PADOVA A Natale aveva denunciato «L’ipocrisia del presepio», accendendo la miccia di una polemica non ancora sopita. «Gesù era un migrante che ha trovato rifugio in una stalla. E noi vogliamo respingere e lasciare per strada i profughi - aveva scandito - . Basta, non bisogna fare il presepio, è un atto ipocrita». Don Luca Favarin di Padova, con le sue parole sferza la Chiesa. E continua a farlo anche con il libro «Animali da circo. I migranti obbedienti che vorremmo» (edizioni San Paolo), con la prefazione di Gad Lerner. Dopo molti viaggi in Africa e con l’esperienza della onlus Percorso Vita, che ha fondato a Padova e con cui segue i profughi, Don Luca Favarin che in molti paragonano a Papa Francesco per gli atteggiamenti rivoluzionari all’interno della Chiesa, scoperchia con il libro contraddizioni e «falsa carità».

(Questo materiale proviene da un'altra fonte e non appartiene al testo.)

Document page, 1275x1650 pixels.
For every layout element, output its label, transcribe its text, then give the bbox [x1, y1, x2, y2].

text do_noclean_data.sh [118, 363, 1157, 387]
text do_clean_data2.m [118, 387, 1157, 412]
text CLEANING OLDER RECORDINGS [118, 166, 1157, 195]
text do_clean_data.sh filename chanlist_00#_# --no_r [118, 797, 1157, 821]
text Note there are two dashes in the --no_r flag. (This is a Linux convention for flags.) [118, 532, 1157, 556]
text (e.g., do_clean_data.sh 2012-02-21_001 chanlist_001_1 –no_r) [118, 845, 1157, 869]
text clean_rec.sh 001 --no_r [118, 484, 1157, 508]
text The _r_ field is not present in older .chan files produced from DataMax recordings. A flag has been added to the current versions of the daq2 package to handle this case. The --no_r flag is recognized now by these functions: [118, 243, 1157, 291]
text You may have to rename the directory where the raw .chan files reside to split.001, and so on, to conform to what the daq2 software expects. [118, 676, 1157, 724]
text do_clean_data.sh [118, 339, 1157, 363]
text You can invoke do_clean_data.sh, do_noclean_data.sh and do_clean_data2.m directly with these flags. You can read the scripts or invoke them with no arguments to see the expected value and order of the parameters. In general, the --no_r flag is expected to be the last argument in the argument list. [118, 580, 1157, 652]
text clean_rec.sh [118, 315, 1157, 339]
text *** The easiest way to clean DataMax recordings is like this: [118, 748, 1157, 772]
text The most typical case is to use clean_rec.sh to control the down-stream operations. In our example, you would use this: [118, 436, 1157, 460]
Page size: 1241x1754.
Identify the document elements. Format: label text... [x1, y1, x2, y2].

Migranti come animali da circo... «Il tema è questo. E il titolo è volutamente provocatorio. Evoca ciò che vedo in giro, anche tra le realtà che si occupano di accoglienza e solidarietà. Denuncio che nel mondo ecclesiale ci sono più praticanti che credenti nel messaggio del Vangelo. L’immigrazione ne è la prova. L’atteggiamento si divide o nel desiderio di “cancellarli” rimandandoli a casa, o nell’assistenzialismo, nel trattarli come poveretti, disgraziati, “animali da circo” da mettere nelle parrocchie. Un vecchio e superato concetto di carità che combatto».

La sua è una presa di posizione critica anche nei confronti della Chiesa? «Sì. Critico i progetti di solidarietà e accoglienza che usano gli immigrati per fargli fare collanine di perline da vendere ai mercatini della parrocchia, o cose simili... E’ questa la nostra progettualità? Mi sembra poco. La comunità cristiana è reticente e connivente su questi temi, lo considero inaccettabile».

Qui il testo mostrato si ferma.